*SELECTED TEXT*

►

Nikole Hannah-Jones To Host Black Authors ‘Read-In’ After Iowa District Canceled It To Align With Trump Directives


75th Primetime Emmy Awards - Executive Arrivals

Source: Variety / Getty

Pulitzer Prize-winning journalist and Howard University professor Nikole Hannah-Jones is still out here doing the ancestors’ work by promoting revolutionary Black writers and pro-Black literature while the raging white nationalists running America work their hardest to restrict, whitewash and outright ban all Black history and social studies that make white people, in all of their infinite white fragility, feel oppressed.

◄

*WRITTEN INSTRUCTION A*
Using the article about Nikole Hannah-Jones, explain why the Iowa district canceled the Black authors read-in.
*WRITTEN INSTRUCTION B*
In the article about Nikole Hannah-Jones, at which university is she a professor?

*GIVEN DATA*

►

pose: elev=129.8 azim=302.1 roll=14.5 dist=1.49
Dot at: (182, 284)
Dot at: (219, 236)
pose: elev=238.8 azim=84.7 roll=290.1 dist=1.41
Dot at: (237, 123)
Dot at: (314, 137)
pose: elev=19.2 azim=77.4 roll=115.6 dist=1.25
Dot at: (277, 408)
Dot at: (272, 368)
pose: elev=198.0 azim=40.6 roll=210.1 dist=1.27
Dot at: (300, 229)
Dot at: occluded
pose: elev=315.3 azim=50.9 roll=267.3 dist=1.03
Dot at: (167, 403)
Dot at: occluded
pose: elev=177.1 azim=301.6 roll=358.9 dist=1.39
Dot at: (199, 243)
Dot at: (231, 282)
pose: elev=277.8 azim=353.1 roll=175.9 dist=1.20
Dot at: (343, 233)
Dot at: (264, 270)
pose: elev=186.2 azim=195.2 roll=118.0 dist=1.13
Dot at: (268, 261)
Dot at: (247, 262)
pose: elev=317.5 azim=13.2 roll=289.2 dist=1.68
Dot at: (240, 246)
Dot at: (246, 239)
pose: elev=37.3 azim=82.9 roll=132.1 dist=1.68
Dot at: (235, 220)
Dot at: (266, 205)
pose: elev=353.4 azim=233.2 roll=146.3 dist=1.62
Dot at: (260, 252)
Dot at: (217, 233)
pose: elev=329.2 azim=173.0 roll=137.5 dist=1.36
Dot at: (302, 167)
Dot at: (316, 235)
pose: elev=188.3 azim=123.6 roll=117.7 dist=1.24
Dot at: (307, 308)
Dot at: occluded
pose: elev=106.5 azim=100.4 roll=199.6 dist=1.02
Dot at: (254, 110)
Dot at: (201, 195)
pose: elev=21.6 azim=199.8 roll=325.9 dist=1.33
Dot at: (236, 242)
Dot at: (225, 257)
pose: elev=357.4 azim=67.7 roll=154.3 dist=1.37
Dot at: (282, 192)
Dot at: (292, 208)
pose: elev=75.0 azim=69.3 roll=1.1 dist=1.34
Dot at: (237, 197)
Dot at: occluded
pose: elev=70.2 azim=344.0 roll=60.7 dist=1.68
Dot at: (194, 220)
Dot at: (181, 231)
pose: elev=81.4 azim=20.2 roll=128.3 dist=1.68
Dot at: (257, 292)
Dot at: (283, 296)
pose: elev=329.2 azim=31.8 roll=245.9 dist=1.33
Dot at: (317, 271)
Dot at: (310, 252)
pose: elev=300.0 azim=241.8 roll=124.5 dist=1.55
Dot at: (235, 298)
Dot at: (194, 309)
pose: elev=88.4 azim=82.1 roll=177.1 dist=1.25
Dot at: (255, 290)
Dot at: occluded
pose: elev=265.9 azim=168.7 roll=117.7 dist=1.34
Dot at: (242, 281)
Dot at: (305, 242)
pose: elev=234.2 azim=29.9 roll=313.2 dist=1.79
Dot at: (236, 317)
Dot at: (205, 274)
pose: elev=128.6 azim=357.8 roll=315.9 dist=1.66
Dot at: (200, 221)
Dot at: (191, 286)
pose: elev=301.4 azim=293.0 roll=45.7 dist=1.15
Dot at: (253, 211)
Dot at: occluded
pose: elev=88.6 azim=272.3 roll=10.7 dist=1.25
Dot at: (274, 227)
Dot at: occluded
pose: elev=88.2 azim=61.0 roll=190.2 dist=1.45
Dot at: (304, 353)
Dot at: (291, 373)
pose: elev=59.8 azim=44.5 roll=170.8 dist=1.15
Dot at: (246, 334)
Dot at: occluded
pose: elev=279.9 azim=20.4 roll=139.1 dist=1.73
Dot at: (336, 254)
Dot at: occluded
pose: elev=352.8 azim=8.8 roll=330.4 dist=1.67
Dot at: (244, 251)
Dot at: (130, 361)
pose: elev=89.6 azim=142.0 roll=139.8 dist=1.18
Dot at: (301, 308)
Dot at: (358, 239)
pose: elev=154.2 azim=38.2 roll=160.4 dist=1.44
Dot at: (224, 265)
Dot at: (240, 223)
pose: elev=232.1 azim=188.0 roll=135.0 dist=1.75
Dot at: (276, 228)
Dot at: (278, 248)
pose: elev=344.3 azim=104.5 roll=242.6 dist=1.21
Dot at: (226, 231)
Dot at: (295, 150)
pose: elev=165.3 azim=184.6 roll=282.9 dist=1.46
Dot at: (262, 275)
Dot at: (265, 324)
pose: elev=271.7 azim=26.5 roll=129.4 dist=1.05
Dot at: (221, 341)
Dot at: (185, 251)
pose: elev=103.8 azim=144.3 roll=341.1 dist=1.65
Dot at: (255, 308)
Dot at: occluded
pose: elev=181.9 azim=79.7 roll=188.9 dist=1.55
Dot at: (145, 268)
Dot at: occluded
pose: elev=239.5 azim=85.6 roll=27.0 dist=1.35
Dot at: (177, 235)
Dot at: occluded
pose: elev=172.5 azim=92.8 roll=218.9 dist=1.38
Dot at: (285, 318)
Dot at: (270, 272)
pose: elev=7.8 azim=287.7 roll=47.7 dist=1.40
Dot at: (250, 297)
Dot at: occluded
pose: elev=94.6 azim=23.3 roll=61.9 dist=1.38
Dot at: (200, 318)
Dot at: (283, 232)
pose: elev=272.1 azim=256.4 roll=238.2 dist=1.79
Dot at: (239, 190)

◄

*TASK RESPONSE A*
The district canceled the read-in to align with Trump directives. After that cancellation, Nikole Hannah-Jones stepped in to host the read-in herself.

*TASK RESPONSE B*
Howard University.